- What you will do
Out of the material that follows, write out exactly the lines from the line with "Pathologic diagnosis: Papillary" to the line with "This section: solid", both ends included, and no others.

═══

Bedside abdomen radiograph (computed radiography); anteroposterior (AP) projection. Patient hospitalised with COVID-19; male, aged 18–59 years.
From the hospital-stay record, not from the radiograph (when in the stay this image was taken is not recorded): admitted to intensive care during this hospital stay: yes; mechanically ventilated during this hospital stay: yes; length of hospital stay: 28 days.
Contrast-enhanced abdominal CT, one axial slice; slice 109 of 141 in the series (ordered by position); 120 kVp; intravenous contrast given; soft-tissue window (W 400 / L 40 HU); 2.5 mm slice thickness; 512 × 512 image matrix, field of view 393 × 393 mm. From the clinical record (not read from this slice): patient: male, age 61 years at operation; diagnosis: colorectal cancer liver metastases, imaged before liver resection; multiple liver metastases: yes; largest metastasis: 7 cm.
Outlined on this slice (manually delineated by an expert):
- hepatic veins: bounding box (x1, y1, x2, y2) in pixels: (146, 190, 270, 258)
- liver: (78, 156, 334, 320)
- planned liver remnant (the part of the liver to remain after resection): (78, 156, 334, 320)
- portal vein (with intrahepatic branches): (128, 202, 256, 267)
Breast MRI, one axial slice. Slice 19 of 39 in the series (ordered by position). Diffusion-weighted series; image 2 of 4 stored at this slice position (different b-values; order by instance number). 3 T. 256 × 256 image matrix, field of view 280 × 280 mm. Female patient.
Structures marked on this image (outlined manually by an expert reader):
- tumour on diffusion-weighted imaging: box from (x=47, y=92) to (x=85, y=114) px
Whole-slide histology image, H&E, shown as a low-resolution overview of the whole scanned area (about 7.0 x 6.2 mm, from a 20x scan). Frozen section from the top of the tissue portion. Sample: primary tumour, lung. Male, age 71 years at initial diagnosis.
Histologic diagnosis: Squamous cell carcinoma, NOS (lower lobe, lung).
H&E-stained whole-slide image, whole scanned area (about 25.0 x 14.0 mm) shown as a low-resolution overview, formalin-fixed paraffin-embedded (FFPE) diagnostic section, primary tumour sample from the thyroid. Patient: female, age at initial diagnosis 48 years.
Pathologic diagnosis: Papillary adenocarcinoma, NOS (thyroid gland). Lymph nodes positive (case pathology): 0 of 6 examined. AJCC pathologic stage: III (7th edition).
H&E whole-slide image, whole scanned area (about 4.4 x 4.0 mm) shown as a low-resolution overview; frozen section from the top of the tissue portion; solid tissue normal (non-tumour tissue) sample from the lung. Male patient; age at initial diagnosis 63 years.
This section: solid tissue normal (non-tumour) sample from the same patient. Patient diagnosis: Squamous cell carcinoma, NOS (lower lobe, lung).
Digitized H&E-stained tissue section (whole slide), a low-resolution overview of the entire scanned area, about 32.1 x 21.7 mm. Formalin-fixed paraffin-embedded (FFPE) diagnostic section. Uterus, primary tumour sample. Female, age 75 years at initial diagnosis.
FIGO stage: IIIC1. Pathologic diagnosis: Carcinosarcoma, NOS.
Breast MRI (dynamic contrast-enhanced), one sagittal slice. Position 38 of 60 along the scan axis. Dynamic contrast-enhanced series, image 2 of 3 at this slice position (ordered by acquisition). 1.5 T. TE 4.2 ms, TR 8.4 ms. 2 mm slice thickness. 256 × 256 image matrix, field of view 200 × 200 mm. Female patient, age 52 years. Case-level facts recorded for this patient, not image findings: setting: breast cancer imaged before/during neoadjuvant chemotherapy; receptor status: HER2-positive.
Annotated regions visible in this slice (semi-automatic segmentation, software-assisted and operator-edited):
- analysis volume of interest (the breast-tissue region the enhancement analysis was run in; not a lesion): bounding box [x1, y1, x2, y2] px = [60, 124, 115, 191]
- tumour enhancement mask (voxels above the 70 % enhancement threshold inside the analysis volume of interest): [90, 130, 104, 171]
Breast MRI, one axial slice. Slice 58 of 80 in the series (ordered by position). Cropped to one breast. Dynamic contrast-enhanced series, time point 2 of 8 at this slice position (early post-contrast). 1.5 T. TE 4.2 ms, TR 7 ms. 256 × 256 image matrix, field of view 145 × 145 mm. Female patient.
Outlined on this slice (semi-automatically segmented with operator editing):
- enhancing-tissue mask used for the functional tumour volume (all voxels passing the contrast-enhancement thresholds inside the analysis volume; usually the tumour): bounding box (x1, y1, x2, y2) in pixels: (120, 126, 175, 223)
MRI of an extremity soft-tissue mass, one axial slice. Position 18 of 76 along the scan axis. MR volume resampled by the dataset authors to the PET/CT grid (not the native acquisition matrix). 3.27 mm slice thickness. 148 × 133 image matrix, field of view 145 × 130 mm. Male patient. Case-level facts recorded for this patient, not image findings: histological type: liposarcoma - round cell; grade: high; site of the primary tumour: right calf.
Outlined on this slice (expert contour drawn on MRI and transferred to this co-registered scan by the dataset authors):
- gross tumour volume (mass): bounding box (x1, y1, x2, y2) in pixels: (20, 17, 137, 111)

═══

- Solution for this task
Pathologic diagnosis: Papillary adenocarcinoma, NOS (thyroid gland). Lymph nodes positive (case pathology): 0 of 6 examined. AJCC pathologic stage: III (7th edition).
H&E whole-slide image, whole scanned area (about 4.4 x 4.0 mm) shown as a low-resolution overview; frozen section from the top of the tissue portion; solid tissue normal (non-tumour tissue) sample from the lung. Male patient; age at initial diagnosis 63 years.
This section: solid tissue normal (non-tumour) sample from the same patient. Patient diagnosis: Squamous cell carcinoma, NOS (lower lobe, lung).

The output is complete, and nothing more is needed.